Decision making under uncertainty

McInerney, Robert E.

January 2014

Operating and interacting in an environment requires the ability to manage uncertainty and to choose definite courses of action. In this thesis we look to Bayesian probability theory as the means to achieve the former, and find that through rigorous application of the rules it prescribes we can, in theory, solve problems of decision making under uncertainty. Unfortunately such methodology is intractable in realworld problems, and thus approximation of one form or another is inevitable. Many techniques make use of heuristic procedures for managing uncertainty. We note that such methods suffer unreliable performance and rely on the specification of ad-hoc variables. Performance is often judged according to long-term asymptotic performance measures which we also believe ignores the most complex and relevant parts of the problem domain. We therefore look to develop principled approximate methods that preserve the meaning of Bayesian theory but operate with the scalability of heuristics. We start doing this by looking at function approximation in continuous state and action spaces using Gaussian Processes.
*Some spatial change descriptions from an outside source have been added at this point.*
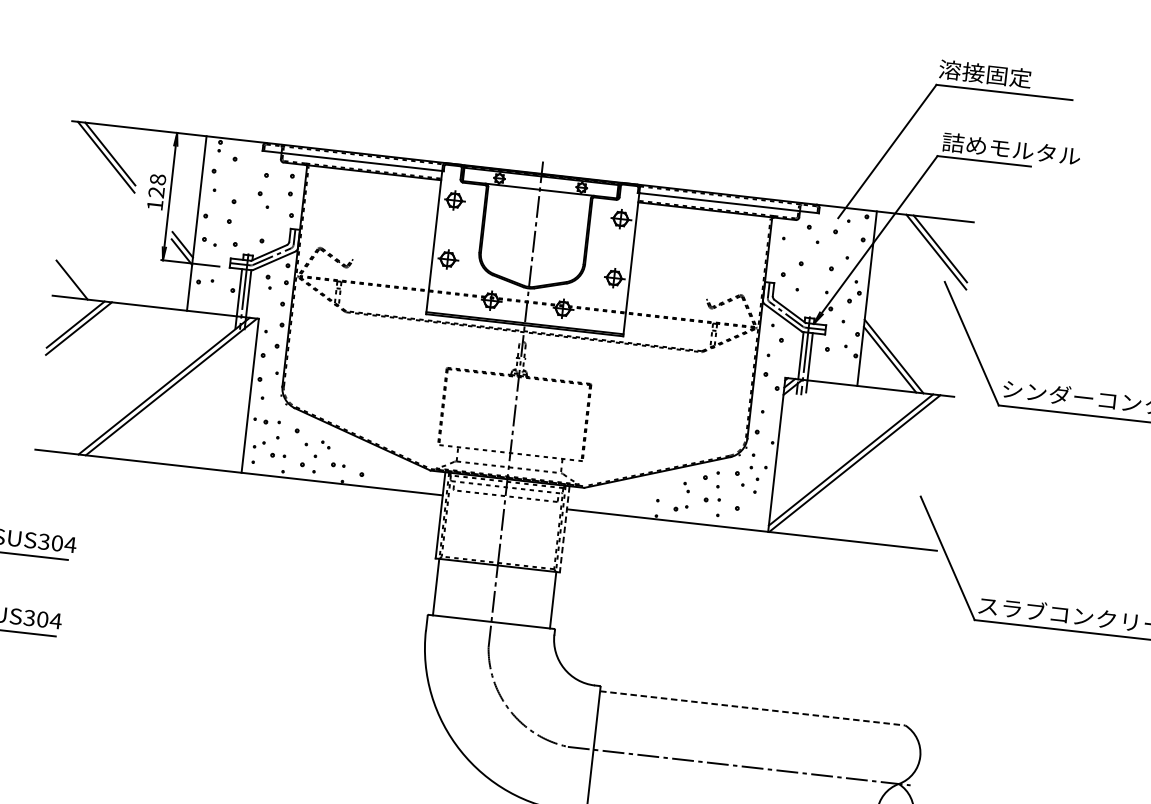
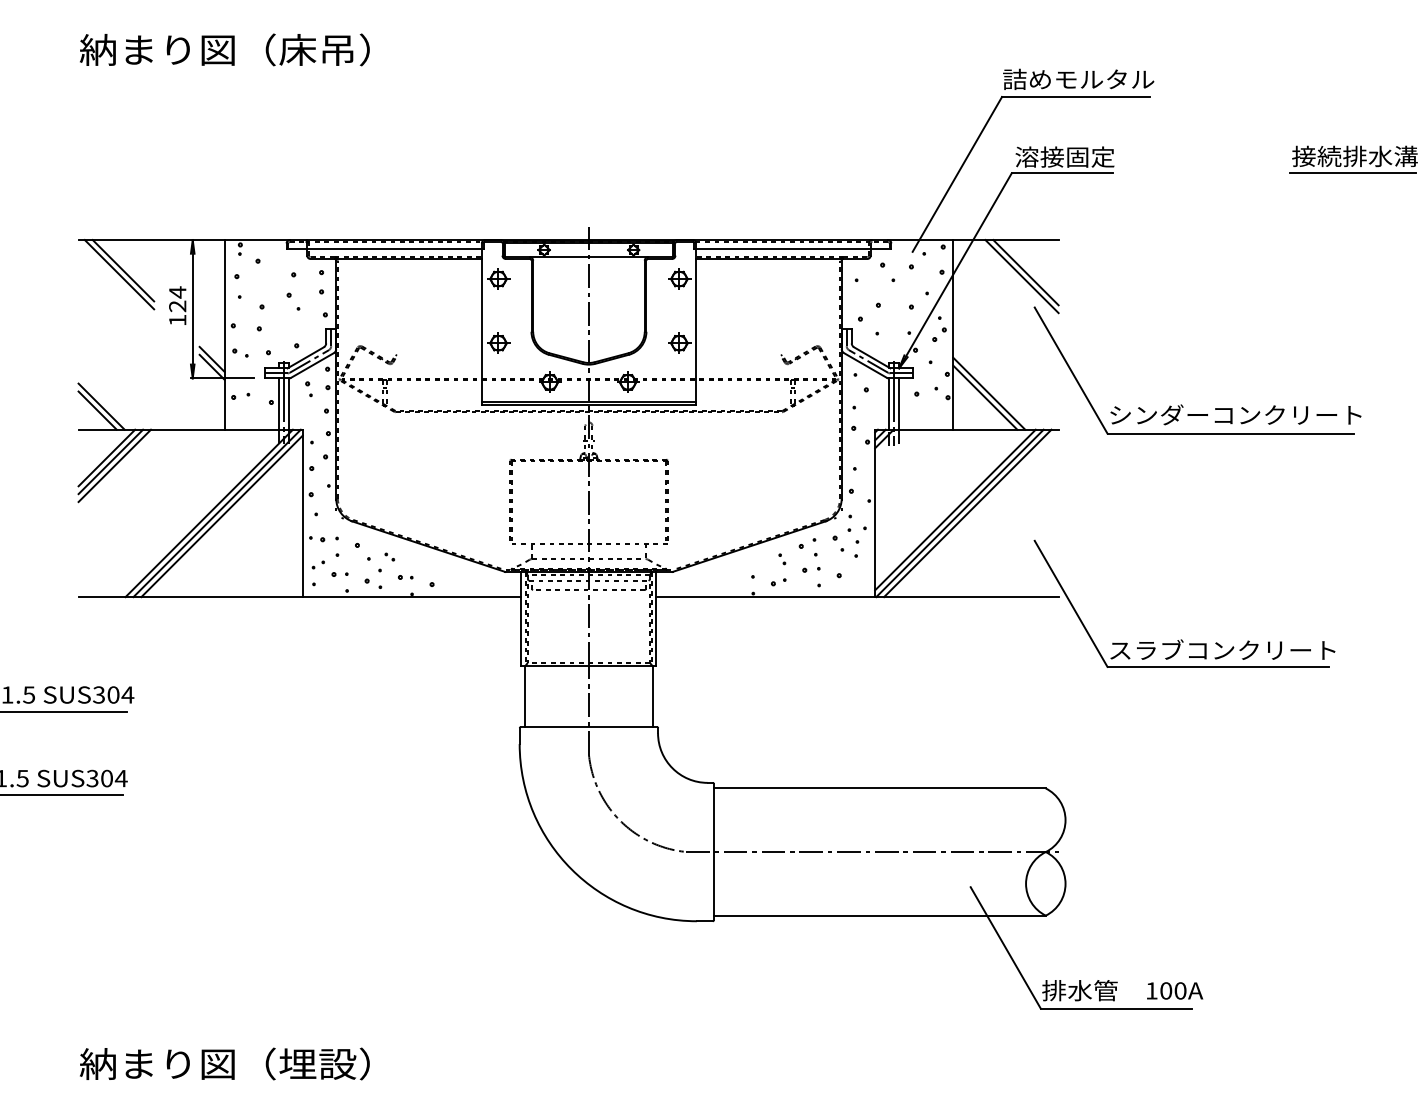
text: (1008, 76) -> (1078, 79), 溶接固定 -> 詰めモルタル
text: (1011, 148) -> (1090, 156), 詰めモルタル -> 溶接固定
text: (157, 179) -> (177, 292), 128 -> 124
line: (76, 276) -> (101, 406), added
line: (81, 332) -> (114, 465), added
line: (175, 390) -> (221, 516), added
line: (861, 464) -> (967, 513), added
line: (564, 528) -> (656, 618), dashed -> solid
line: (752, 708) -> (879, 788), dashed -> solid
We develop a novel family of covariance functions which allow tractable inference methods to accommodate some of the uncertainty lost by not following full Bayesian inference. We also investigate the exploration versus exploitation tradeoff in the context of the Multi-Armed Bandit, and demonstrate that principled approximations behave close to optimal behaviour and perform significantly better than heuristics on a range of experimental test beds.